L’UDB, de son côté, parle d’« ouverture et de rupture avec les vieilles pratiques politiciennes ». Mais ces discours se heurtent à une question cruciale : peut-on faire campagne, et espérer gagner, sans enracinement local ? La politique, surtout à l’échelle locale, reste intimement liée aux liens de proximité, à la confiance bâtie au fil du temps, aux solidarités quotidiennes.
Des militants frustrés, des électeurs sceptiques
Ce choix de privilégier des profils « extérieurs » n’est pas sans conséquences internes. Plusieurs sections locales, tant au PDG qu’à l’UDB, ont exprimé leur mécontentement. Certains menacent même de soutenir des listes indépendantes ou d’autres formations plus attentives aux réalités locales. À Franceville, un ancien conseiller municipal du PDG n’a pas mâché ses mots : « On nous demande de faire campagne pour des gens qui ne connaissent même pas les villages de leur circonscription. C’est insultant. », dénonce-t-il.
Les électeurs, eux aussi, sont devenus plus exigeants. Les réseaux sociaux amplifient les débats, les critiques, les comparaisons. Dans certains quartiers, des collectifs citoyens organisent des rencontres publiques pour « tester » les candidats sur leur connaissance des enjeux locaux, chômage, accès à l’eau potable, infrastructures routières, jeunesse désœuvrée… « Ce n’est plus le temps des promesses vagues. Nous voulons des engagements clairs, et surtout des gens qu’on peut voir, interpeller, avec qui on peut discuter en dehors des campagnes », explique une jeune institutrice de 32 ans, à Bitam.
Un pari électoral risqué ?
Dans un pays où l’abstention atteint parfois des niveaux records lors des élections locales, miser sur des personnalités extérieures ou peu connues pourrait se révéler contre-productif. Le risque est double : démobiliser la base militante et ne pas réussir à convaincre les indécis. Les partis en lice espèrent toutefois que la stratégie portera ses fruits, notamment auprès des jeunes et des primo-votants, qui représentent une part importante du corps électoral. « Nos candidats peuvent surprendre. Ce ne sont pas des politiciens traditionnels, mais des professionnels compétents et honnêtes », défend un cadre de l’UDB.
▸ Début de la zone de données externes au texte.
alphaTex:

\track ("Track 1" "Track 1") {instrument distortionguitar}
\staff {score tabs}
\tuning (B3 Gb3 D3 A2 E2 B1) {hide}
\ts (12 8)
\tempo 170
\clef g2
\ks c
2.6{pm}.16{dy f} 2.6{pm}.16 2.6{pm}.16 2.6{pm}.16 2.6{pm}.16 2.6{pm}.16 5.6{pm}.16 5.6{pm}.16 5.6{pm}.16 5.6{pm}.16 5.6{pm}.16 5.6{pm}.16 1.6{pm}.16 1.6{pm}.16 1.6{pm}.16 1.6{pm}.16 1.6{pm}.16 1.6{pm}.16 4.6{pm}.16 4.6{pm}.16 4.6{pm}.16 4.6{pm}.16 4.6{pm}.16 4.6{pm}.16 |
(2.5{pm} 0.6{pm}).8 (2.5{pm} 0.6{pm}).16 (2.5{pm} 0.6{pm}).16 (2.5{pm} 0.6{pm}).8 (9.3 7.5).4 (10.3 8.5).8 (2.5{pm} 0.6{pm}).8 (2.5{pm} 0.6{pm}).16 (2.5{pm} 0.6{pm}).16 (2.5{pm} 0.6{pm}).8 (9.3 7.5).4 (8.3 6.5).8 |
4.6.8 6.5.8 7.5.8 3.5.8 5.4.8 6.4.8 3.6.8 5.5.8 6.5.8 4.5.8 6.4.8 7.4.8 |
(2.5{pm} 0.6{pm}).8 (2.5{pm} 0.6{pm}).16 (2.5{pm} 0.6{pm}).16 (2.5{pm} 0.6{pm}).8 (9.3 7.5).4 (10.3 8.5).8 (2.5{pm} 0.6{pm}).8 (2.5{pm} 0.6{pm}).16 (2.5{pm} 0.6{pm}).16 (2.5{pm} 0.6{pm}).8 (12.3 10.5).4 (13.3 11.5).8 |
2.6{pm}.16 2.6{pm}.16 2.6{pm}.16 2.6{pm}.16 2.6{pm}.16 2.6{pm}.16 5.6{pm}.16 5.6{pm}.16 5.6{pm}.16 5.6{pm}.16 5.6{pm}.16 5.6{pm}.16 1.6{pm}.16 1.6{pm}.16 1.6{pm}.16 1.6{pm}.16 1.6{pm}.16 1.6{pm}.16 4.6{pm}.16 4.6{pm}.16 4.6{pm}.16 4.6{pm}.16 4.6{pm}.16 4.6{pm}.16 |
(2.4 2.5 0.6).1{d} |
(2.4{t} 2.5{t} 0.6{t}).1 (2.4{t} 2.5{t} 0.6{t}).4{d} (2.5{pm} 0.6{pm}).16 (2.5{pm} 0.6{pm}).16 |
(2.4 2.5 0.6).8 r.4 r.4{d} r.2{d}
Au-delà des tensions actuelles, une question plus large se pose. Ces nouvelles candidatures annoncent-elles une recomposition du paysage politique gabonais ? La réponse dépendra des résultats d’octobre. Si certains de ces nouveaux visages parviennent à s’imposer dans les urnes, cela pourrait ouvrir la voie à une évolution durable dans les pratiques de sélection des candidats.
Mais si, au contraire, l’échec est au rendez-vous, les états-majors devront peut-être revoir leur stratégie, et revenir à des fondamentaux de la proximité, l’engagement de terrain, l’écoute des populations. Dans tous les cas, les élections législatives et locales de 2025 s’annoncent comme un tournant décisif, non seulement pour les partis, mais pour la démocratie locale elle-même.